### Instructions to follow
Can you reproduce the material below word for word, every line of it, leaving out the pictures?
+--
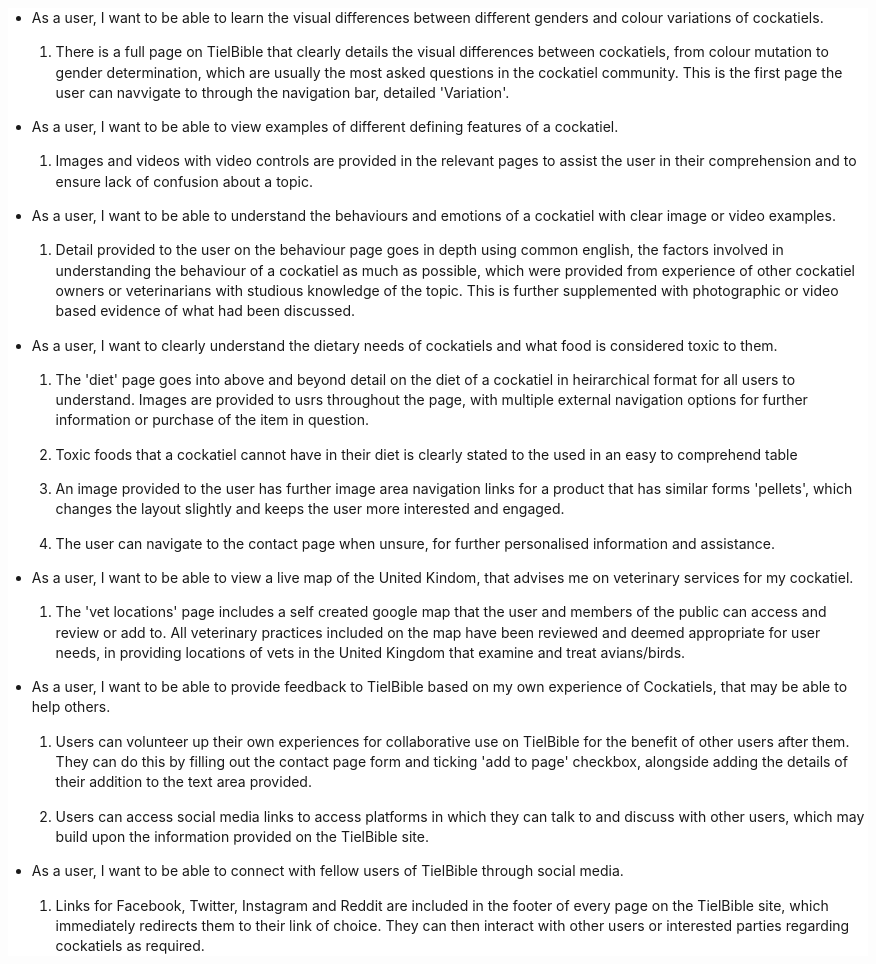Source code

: * As a user, I want to be able to learn the visual differences between different genders and colour variations of cockatiels.

    1. There is a full page on TielBible that clearly details the visual differences between cockatiels, from colour mutation to gender determination, which are usually the most asked questions in the cockatiel community. This is the first page the user can navvigate to through the navigation bar, detailed 'Variation'.

* As a user, I want to be able to view examples of different defining features of a cockatiel.

    1. Images and videos with video controls are provided in the relevant pages to assist the user in their comprehension and to ensure lack of confusion about a topic.

* As a user, I want to be able to understand the behaviours and emotions of a cockatiel with clear image or video examples.

    1. Detail provided to the user on the behaviour page goes in depth using common english, the factors involved in understanding the behaviour of a cockatiel as much as possible, which were provided from experience of other cockatiel owners or veterinarians with studious knowledge of the topic. This is further supplemented with photographic or video based evidence of what had been discussed.

* As a user, I want to clearly understand the dietary needs of cockatiels and what food is considered toxic to them.

    1. The 'diet' page goes into above and beyond detail on the diet of a cockatiel in heirarchical format for all users to understand. Images are provided to usrs throughout the page, with multiple external navigation options for further information or purchase of the item in question.

    2. Toxic foods that a cockatiel cannot have in their diet is clearly stated to the used in an easy to comprehend table

    3. An image provided to the user has further image area navigation links for a product that has similar forms 'pellets', which changes the layout slightly and keeps the user more interested and engaged. 
    
    4. The user can navigate to the contact page when unsure, for further personalised information and assistance.

* As a user, I want to be able to view a live map of the United Kindom, that advises me on veterinary services for my cockatiel.

    1. The 'vet locations' page includes a self created google map that the user and members of the public can access and review or add to. All veterinary practices included on the map have been reviewed and deemed appropriate for user needs, in providing locations of vets in the United Kingdom that examine and treat avians/birds. 

* As a user, I want to be able to provide feedback to TielBible based on my own experience of Cockatiels, that may be able to help others.

    1. Users can volunteer up their own experiences for collaborative use on TielBible for the benefit of other users after them. They can do this by filling out the contact page form and ticking 'add to page' checkbox, alongside adding the details of their addition to the text area provided. 

    2. Users can access social media links to access platforms in which they can talk to and discuss with other users, which may build upon the information provided on the TielBible site.

* As a user, I want to be able to connect with fellow users of TielBible through social media.

    1. Links for Facebook, Twitter, Instagram and Reddit are included in the footer of every page on the TielBible site, which immediately redirects them to their link of choice. They can then interact with other users or interested parties regarding cockatiels as required.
+--
### Answer to this task
Source code

: * As a user, I want to be able to learn the visual differences between different genders and colour variations of cockatiels.

    1. There is a full page on TielBible that clearly details the visual differences between cockatiels, from colour mutation to gender determination, which are usually the most asked questions in the cockatiel community. This is the first page the user can navvigate to through the navigation bar, detailed 'Variation'.

* As a user, I want to be able to view examples of different defining features of a cockatiel.

    1. Images and videos with video controls are provided in the relevant pages to assist the user in their comprehension and to ensure lack of confusion about a topic.

* As a user, I want to be able to understand the behaviours and emotions of a cockatiel with clear image or video examples.

    1. Detail provided to the user on the behaviour page goes in depth using common english, the factors involved in understanding the behaviour of a cockatiel as much as possible, which were provided from experience of other cockatiel owners or veterinarians with studious knowledge of the topic. This is further supplemented with photographic or video based evidence of what had been discussed.

* As a user, I want to clearly understand the dietary needs of cockatiels and what food is considered toxic to them.

    1. The 'diet' page goes into above and beyond detail on the diet of a cockatiel in heirarchical format for all users to understand. Images are provided to usrs throughout the page, with multiple external navigation options for further information or purchase of the item in question.

    2. Toxic foods that a cockatiel cannot have in their diet is clearly stated to the used in an easy to comprehend table

    3. An image provided to the user has further image area navigation links for a product that has similar forms 'pellets', which changes the layout slightly and keeps the user more interested and engaged. 
    
    4. The user can navigate to the contact page when unsure, for further personalised information and assistance.

* As a user, I want to be able to view a live map of the United Kindom, that advises me on veterinary services for my cockatiel.

    1. The 'vet locations' page includes a self created google map that the user and members of the public can access and review or add to. All veterinary practices included on the map have been reviewed and deemed appropriate for user needs, in providing locations of vets in the United Kingdom that examine and treat avians/birds. 

* As a user, I want to be able to provide feedback to TielBible based on my own experience of Cockatiels, that may be able to help others.

    1. Users can volunteer up their own experiences for collaborative use on TielBible for the benefit of other users after them. They can do this by filling out the contact page form and ticking 'add to page' checkbox, alongside adding the details of their addition to the text area provided. 

    2. Users can access social media links to access platforms in which they can talk to and discuss with other users, which may build upon the information provided on the TielBible site.

* As a user, I want to be able to connect with fellow users of TielBible through social media.

    1. Links for Facebook, Twitter, Instagram and Reddit are included in the footer of every page on the TielBible site, which immediately redirects them to their link of choice. They can then interact with other users or interested parties regarding cockatiels as required.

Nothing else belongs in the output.